* Task instructions *
Your task is to repeat the listing exactly.

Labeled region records

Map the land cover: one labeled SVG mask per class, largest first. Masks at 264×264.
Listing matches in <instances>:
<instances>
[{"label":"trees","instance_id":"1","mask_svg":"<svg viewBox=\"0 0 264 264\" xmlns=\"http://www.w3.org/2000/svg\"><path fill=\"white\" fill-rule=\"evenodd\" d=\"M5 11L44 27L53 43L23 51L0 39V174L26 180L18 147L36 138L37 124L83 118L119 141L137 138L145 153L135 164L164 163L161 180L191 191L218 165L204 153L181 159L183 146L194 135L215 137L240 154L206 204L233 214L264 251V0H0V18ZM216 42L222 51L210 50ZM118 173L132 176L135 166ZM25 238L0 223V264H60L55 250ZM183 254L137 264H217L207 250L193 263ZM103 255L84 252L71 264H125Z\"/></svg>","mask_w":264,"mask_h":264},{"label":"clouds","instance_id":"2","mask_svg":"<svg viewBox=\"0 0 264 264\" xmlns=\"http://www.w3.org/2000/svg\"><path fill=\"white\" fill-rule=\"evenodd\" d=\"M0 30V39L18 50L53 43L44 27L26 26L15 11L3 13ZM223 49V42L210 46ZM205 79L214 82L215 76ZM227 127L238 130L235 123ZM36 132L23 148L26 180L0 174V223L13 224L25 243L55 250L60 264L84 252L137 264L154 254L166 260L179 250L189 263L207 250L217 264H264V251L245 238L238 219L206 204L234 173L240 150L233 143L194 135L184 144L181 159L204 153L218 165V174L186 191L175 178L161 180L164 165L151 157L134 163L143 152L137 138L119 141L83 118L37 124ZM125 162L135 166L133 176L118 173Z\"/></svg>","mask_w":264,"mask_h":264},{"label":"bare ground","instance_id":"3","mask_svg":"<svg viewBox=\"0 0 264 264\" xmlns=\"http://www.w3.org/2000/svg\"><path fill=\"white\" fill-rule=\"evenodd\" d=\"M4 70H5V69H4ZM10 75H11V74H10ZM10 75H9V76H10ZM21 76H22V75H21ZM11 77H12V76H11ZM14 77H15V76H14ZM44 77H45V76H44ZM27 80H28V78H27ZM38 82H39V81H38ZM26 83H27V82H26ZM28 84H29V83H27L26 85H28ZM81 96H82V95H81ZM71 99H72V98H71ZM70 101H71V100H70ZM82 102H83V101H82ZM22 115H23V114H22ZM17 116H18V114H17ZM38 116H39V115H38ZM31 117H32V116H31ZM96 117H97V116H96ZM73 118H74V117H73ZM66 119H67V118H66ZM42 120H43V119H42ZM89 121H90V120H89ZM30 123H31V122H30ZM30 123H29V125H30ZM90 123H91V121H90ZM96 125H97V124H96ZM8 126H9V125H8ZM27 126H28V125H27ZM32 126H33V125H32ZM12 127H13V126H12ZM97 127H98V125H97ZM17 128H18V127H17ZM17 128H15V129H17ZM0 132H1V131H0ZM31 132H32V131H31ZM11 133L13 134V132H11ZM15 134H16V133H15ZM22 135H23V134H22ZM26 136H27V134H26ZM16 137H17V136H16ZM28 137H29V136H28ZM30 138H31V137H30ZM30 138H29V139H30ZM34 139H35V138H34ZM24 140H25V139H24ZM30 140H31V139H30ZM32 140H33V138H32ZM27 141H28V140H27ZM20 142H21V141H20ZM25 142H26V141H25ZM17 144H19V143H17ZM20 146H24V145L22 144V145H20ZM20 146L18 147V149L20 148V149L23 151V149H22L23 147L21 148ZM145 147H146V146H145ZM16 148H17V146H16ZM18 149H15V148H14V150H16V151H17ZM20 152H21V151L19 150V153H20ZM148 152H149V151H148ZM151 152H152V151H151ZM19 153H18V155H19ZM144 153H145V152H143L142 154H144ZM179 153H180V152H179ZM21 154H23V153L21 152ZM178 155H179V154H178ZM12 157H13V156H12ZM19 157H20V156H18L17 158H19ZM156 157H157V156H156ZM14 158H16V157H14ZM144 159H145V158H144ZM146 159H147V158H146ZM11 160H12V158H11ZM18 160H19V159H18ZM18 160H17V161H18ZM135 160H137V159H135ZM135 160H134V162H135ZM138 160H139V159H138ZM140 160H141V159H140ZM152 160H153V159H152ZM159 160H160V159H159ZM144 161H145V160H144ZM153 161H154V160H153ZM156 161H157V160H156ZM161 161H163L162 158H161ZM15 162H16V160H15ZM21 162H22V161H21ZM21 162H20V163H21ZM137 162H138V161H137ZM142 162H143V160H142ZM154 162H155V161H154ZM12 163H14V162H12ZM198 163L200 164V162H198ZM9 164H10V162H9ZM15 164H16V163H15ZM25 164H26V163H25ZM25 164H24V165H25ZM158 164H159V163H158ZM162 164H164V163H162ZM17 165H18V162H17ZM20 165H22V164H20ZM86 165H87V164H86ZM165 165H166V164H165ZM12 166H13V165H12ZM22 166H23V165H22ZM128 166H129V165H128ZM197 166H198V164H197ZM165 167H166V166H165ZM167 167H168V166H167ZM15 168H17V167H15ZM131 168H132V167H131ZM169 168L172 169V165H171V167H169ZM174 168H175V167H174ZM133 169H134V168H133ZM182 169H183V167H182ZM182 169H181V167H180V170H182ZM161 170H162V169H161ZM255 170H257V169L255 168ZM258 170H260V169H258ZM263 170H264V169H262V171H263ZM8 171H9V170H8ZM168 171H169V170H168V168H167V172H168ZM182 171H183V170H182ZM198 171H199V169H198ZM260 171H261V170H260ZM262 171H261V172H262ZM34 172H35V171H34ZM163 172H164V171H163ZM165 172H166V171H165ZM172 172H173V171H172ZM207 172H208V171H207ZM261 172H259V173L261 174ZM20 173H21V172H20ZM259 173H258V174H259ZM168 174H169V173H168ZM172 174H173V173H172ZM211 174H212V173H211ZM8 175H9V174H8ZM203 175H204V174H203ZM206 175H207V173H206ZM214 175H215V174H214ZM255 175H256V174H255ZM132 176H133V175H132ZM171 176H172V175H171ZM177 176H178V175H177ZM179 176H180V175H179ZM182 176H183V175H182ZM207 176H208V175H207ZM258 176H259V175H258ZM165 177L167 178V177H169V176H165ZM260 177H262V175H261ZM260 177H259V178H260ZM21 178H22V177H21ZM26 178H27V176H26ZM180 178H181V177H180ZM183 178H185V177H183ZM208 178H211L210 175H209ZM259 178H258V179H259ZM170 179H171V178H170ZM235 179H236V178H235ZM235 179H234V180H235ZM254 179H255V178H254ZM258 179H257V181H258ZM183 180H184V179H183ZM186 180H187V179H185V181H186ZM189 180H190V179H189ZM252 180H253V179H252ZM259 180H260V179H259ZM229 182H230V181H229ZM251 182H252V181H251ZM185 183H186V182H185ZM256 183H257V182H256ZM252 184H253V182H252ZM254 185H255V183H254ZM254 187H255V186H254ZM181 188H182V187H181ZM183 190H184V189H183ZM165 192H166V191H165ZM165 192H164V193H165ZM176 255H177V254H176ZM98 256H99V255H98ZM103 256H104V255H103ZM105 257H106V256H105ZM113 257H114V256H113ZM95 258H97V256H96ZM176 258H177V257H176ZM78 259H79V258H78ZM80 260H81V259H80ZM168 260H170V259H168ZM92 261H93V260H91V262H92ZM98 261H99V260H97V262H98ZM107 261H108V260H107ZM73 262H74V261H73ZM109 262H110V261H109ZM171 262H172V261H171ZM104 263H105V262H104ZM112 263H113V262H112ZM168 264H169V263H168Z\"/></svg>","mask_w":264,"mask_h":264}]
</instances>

* Result below *
Map the land cover: one labeled SVG mask per class, largest first. Masks at 264×264.
Listing matches in <instances>:
<instances>
[{"label":"trees","instance_id":"1","mask_svg":"<svg viewBox=\"0 0 264 264\" xmlns=\"http://www.w3.org/2000/svg\"><path fill=\"white\" fill-rule=\"evenodd\" d=\"M5 11L44 27L53 43L23 51L0 39V174L26 180L18 147L36 138L37 124L83 118L119 141L137 138L145 153L135 164L164 163L161 180L191 191L218 165L204 153L181 159L183 146L194 135L215 137L240 154L206 204L233 214L264 251V0H0V18ZM216 42L222 51L210 50ZM118 173L132 176L135 166ZM25 238L0 223V264H60L55 250ZM183 254L137 264H217L207 250L193 263ZM103 255L84 252L71 264H125Z\"/></svg>","mask_w":264,"mask_h":264},{"label":"clouds","instance_id":"2","mask_svg":"<svg viewBox=\"0 0 264 264\" xmlns=\"http://www.w3.org/2000/svg\"><path fill=\"white\" fill-rule=\"evenodd\" d=\"M0 30V39L18 50L53 43L44 27L26 26L15 11L3 13ZM223 49V42L210 46ZM205 79L214 82L215 76ZM227 127L238 130L235 123ZM36 132L23 148L26 180L0 174V223L13 224L25 243L55 250L60 264L84 252L137 264L154 254L166 260L179 250L189 263L207 250L217 264H264V251L245 238L238 219L206 204L234 173L240 150L233 143L194 135L184 144L181 159L204 153L218 165V174L186 191L175 178L161 180L164 165L151 157L134 163L143 152L137 138L119 141L83 118L37 124ZM125 162L135 166L133 176L118 173Z\"/></svg>","mask_w":264,"mask_h":264},{"label":"bare ground","instance_id":"3","mask_svg":"<svg viewBox=\"0 0 264 264\" xmlns=\"http://www.w3.org/2000/svg\"><path fill=\"white\" fill-rule=\"evenodd\" d=\"M4 70H5V69H4ZM10 75H11V74H10ZM10 75H9V76H10ZM21 76H22V75H21ZM11 77H12V76H11ZM14 77H15V76H14ZM44 77H45V76H44ZM27 80H28V78H27ZM38 82H39V81H38ZM26 83H27V82H26ZM28 84H29V83H27L26 85H28ZM81 96H82V95H81ZM71 99H72V98H71ZM70 101H71V100H70ZM82 102H83V101H82ZM22 115H23V114H22ZM17 116H18V114H17ZM38 116H39V115H38ZM31 117H32V116H31ZM96 117H97V116H96ZM73 118H74V117H73ZM66 119H67V118H66ZM42 120H43V119H42ZM89 121H90V120H89ZM30 123H31V122H30ZM30 123H29V125H30ZM90 123H91V121H90ZM96 125H97V124H96ZM8 126H9V125H8ZM27 126H28V125H27ZM32 126H33V125H32ZM12 127H13V126H12ZM97 127H98V125H97ZM17 128H18V127H17ZM17 128H15V129H17ZM0 132H1V131H0ZM31 132H32V131H31ZM11 133L13 134V132H11ZM15 134H16V133H15ZM22 135H23V134H22ZM26 136H27V134H26ZM16 137H17V136H16ZM28 137H29V136H28ZM30 138H31V137H30ZM30 138H29V139H30ZM34 139H35V138H34ZM24 140H25V139H24ZM30 140H31V139H30ZM32 140H33V138H32ZM27 141H28V140H27ZM20 142H21V141H20ZM25 142H26V141H25ZM17 144H19V143H17ZM20 146H24V145L22 144V145H20ZM20 146L18 147V149L20 148V149L23 151V149H22L23 147L21 148ZM145 147H146V146H145ZM16 148H17V146H16ZM18 149H15V148H14V150H16V151H17ZM20 152H21V151L19 150V153H20ZM148 152H149V151H148ZM151 152H152V151H151ZM19 153H18V155H19ZM144 153H145V152H143L142 154H144ZM179 153H180V152H179ZM21 154H23V153L21 152ZM178 155H179V154H178ZM12 157H13V156H12ZM19 157H20V156H18L17 158H19ZM156 157H157V156H156ZM14 158H16V157H14ZM144 159H145V158H144ZM146 159H147V158H146ZM11 160H12V158H11ZM18 160H19V159H18ZM18 160H17V161H18ZM135 160H137V159H135ZM135 160H134V162H135ZM138 160H139V159H138ZM140 160H141V159H140ZM152 160H153V159H152ZM159 160H160V159H159ZM144 161H145V160H144ZM153 161H154V160H153ZM156 161H157V160H156ZM161 161H163L162 158H161ZM15 162H16V160H15ZM21 162H22V161H21ZM21 162H20V163H21ZM137 162H138V161H137ZM142 162H143V160H142ZM154 162H155V161H154ZM12 163H14V162H12ZM198 163L200 164V162H198ZM9 164H10V162H9ZM15 164H16V163H15ZM25 164H26V163H25ZM25 164H24V165H25ZM158 164H159V163H158ZM162 164H164V163H162ZM17 165H18V162H17ZM20 165H22V164H20ZM86 165H87V164H86ZM165 165H166V164H165ZM12 166H13V165H12ZM22 166H23V165H22ZM128 166H129V165H128ZM197 166H198V164H197ZM165 167H166V166H165ZM167 167H168V166H167ZM15 168H17V167H15ZM131 168H132V167H131ZM169 168L172 169V165H171V167H169ZM174 168H175V167H174ZM133 169H134V168H133ZM182 169H183V167H182ZM182 169H181V167H180V170H182ZM161 170H162V169H161ZM255 170H257V169L255 168ZM258 170H260V169H258ZM263 170H264V169H262V171H263ZM8 171H9V170H8ZM168 171H169V170H168V168H167V172H168ZM182 171H183V170H182ZM198 171H199V169H198ZM260 171H261V170H260ZM262 171H261V172H262ZM34 172H35V171H34ZM163 172H164V171H163ZM165 172H166V171H165ZM172 172H173V171H172ZM207 172H208V171H207ZM261 172H259V173L261 174ZM20 173H21V172H20ZM259 173H258V174H259ZM168 174H169V173H168ZM172 174H173V173H172ZM211 174H212V173H211ZM8 175H9V174H8ZM203 175H204V174H203ZM206 175H207V173H206ZM214 175H215V174H214ZM255 175H256V174H255ZM132 176H133V175H132ZM171 176H172V175H171ZM177 176H178V175H177ZM179 176H180V175H179ZM182 176H183V175H182ZM207 176H208V175H207ZM258 176H259V175H258ZM165 177L167 178V177H169V176H165ZM260 177H262V175H261ZM260 177H259V178H260ZM21 178H22V177H21ZM26 178H27V176H26ZM180 178H181V177H180ZM183 178H185V177H183ZM208 178H211L210 175H209ZM259 178H258V179H259ZM170 179H171V178H170ZM235 179H236V178H235ZM235 179H234V180H235ZM254 179H255V178H254ZM258 179H257V181H258ZM183 180H184V179H183ZM186 180H187V179H185V181H186ZM189 180H190V179H189ZM252 180H253V179H252ZM259 180H260V179H259ZM229 182H230V181H229ZM251 182H252V181H251ZM185 183H186V182H185ZM256 183H257V182H256ZM252 184H253V182H252ZM254 185H255V183H254ZM254 187H255V186H254ZM181 188H182V187H181ZM183 190H184V189H183ZM165 192H166V191H165ZM165 192H164V193H165ZM176 255H177V254H176ZM98 256H99V255H98ZM103 256H104V255H103ZM105 257H106V256H105ZM113 257H114V256H113ZM95 258H97V256H96ZM176 258H177V257H176ZM78 259H79V258H78ZM80 260H81V259H80ZM168 260H170V259H168ZM92 261H93V260H91V262H92ZM98 261H99V260H97V262H98ZM107 261H108V260H107ZM73 262H74V261H73ZM109 262H110V261H109ZM171 262H172V261H171ZM104 263H105V262H104ZM112 263H113V262H112ZM168 264H169V263H168Z\"/></svg>","mask_w":264,"mask_h":264}]
</instances>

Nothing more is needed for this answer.